| Exercise |
Find every line in the entries below that contains the string "предстоящих", and copy each such line in full. Matching is case-sensitive.

┌─ Data provided

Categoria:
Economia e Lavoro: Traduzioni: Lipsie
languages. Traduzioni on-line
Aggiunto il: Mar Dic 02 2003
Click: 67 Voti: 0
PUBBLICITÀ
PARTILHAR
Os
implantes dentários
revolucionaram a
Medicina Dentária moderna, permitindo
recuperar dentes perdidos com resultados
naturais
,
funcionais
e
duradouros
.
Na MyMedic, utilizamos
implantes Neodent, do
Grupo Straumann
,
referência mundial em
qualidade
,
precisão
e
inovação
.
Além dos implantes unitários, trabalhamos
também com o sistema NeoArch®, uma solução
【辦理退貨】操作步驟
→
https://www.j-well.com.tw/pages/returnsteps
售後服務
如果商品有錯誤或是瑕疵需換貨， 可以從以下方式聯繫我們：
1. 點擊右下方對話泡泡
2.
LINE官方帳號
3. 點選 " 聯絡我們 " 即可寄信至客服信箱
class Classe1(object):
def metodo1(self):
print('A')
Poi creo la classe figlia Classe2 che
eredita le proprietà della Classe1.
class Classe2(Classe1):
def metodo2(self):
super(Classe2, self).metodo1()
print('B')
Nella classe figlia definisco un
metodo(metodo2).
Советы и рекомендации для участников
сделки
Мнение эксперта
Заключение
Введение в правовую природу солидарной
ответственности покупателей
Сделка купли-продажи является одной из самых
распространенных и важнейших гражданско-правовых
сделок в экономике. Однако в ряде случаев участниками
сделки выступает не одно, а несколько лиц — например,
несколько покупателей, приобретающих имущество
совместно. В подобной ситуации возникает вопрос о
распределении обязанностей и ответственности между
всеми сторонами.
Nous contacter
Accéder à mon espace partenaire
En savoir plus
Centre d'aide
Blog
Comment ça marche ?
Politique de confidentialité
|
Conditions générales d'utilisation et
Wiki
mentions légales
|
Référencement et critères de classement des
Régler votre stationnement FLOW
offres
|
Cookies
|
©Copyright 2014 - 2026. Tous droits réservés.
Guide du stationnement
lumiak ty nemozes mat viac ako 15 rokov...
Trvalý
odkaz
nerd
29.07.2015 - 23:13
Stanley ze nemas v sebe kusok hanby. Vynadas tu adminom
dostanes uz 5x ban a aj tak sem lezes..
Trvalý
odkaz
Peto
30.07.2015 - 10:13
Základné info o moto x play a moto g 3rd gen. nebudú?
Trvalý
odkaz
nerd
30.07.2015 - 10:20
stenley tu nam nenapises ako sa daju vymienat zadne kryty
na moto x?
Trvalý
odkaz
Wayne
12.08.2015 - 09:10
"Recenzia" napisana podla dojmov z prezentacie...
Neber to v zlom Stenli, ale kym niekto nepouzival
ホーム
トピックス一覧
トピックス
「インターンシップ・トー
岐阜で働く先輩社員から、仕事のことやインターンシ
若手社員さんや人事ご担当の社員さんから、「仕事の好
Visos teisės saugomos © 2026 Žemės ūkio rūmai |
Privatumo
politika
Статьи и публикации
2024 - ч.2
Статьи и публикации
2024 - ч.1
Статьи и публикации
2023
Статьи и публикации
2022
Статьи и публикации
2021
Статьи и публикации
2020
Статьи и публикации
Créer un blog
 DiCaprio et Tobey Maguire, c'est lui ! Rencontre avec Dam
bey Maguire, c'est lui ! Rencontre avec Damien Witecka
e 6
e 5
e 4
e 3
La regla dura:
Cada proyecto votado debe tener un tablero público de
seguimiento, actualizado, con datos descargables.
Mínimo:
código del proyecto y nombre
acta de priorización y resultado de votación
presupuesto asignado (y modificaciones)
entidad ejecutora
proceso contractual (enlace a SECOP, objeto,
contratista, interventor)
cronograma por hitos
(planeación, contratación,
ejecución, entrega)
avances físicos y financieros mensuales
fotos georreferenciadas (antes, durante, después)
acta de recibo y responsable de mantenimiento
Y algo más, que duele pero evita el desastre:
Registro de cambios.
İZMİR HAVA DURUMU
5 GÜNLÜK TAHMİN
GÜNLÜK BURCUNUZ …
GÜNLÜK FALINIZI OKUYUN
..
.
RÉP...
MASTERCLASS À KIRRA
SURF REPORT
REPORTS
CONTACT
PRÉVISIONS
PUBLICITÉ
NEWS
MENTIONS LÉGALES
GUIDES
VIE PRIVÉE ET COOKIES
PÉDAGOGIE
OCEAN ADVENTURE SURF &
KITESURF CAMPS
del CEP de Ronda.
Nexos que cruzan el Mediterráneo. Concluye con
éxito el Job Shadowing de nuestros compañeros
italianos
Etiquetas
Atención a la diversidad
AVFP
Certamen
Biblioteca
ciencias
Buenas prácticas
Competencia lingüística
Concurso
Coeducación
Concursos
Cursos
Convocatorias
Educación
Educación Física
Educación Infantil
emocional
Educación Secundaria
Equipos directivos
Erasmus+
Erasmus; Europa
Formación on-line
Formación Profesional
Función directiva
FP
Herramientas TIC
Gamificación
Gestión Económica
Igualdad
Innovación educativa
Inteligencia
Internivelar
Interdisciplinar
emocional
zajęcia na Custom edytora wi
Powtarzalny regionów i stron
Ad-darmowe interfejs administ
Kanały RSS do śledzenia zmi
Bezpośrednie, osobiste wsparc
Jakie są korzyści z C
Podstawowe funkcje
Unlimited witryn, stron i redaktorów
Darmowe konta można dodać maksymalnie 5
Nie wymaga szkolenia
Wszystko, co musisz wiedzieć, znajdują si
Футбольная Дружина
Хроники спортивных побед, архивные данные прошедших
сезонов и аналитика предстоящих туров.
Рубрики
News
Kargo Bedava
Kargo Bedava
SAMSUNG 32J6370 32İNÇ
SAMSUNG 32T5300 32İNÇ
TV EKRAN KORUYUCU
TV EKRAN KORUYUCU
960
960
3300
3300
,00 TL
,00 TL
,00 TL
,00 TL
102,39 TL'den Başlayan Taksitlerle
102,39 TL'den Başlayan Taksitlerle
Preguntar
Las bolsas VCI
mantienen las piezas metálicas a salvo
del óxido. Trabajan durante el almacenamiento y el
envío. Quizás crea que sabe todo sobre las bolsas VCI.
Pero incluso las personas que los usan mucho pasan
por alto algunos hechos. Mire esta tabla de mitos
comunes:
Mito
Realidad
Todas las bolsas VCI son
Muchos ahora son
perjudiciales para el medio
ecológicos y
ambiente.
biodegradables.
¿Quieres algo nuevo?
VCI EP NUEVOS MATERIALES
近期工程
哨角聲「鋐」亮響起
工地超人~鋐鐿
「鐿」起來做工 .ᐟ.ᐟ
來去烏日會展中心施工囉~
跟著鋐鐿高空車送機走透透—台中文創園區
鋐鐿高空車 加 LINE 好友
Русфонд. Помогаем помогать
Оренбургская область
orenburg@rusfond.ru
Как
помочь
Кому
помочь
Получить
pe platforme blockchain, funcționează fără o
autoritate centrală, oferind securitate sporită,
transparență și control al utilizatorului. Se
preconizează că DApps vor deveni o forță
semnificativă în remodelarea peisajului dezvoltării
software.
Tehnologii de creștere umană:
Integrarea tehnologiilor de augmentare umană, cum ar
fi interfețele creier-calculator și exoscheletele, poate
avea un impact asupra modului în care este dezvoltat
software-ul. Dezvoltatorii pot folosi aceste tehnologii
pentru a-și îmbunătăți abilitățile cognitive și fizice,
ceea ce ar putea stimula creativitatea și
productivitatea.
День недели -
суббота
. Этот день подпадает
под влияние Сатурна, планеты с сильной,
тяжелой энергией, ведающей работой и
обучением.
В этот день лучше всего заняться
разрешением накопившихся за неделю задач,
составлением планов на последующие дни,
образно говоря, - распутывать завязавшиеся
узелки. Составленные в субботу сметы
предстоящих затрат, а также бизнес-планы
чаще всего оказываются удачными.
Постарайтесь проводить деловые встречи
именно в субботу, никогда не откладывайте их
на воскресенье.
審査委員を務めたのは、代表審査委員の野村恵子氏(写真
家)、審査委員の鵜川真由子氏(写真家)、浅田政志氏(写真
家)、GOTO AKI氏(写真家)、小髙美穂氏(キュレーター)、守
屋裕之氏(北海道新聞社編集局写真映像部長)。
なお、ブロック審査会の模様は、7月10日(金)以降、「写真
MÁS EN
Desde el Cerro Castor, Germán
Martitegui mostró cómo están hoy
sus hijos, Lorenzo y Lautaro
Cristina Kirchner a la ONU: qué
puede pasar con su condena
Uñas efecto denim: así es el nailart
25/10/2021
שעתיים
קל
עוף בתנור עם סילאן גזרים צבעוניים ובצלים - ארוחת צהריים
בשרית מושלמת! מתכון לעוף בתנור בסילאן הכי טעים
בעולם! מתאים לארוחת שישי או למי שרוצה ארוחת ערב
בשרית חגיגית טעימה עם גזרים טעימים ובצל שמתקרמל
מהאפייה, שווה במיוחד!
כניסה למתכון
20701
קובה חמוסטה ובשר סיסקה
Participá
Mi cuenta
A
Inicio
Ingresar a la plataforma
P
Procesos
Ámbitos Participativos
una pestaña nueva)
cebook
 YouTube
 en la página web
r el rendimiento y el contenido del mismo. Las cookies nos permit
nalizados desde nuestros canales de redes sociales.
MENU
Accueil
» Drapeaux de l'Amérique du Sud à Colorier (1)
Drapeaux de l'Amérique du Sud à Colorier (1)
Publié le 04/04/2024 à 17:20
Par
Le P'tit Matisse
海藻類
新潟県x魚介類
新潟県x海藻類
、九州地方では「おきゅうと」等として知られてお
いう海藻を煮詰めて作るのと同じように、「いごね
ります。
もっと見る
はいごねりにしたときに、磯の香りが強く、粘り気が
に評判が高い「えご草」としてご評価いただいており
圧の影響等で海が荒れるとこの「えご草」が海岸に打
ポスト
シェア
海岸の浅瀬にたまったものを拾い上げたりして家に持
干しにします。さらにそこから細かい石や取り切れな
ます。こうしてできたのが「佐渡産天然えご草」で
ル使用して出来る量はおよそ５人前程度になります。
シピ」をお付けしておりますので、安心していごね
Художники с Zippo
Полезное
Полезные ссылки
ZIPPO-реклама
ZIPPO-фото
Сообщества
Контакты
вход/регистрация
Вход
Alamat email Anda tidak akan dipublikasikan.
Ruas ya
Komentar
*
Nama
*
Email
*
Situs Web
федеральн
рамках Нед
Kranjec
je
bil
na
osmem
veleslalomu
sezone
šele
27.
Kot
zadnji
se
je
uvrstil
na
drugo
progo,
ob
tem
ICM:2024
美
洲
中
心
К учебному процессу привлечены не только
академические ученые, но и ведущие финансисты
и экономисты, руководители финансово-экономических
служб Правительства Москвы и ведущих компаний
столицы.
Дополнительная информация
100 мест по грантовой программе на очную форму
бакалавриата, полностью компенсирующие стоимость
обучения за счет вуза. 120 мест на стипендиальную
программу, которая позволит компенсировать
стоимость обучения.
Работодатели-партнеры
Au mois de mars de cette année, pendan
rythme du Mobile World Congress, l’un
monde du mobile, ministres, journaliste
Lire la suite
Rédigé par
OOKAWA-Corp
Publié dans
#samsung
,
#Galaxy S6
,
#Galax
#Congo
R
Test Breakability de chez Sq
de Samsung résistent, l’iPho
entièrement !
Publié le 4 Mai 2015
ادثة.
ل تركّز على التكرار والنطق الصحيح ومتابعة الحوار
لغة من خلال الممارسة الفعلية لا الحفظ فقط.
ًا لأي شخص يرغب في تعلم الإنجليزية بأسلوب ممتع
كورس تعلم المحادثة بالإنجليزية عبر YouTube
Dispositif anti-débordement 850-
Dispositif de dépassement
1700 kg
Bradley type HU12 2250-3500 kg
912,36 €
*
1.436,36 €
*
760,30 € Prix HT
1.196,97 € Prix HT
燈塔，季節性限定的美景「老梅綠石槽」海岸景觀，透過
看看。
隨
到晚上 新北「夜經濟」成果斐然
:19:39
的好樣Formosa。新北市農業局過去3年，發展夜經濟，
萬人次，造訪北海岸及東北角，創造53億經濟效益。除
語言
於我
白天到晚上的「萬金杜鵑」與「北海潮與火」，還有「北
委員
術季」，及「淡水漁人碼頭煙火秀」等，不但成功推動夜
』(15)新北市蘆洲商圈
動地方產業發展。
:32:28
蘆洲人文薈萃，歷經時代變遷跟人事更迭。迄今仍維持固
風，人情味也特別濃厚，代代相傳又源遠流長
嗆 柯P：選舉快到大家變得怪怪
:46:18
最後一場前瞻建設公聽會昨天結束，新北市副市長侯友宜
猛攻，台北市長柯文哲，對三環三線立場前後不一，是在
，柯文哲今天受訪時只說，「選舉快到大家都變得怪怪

└─

| Response |
сезонов и аналитика предстоящих туров.
предстоящих затрат, а также бизнес-планы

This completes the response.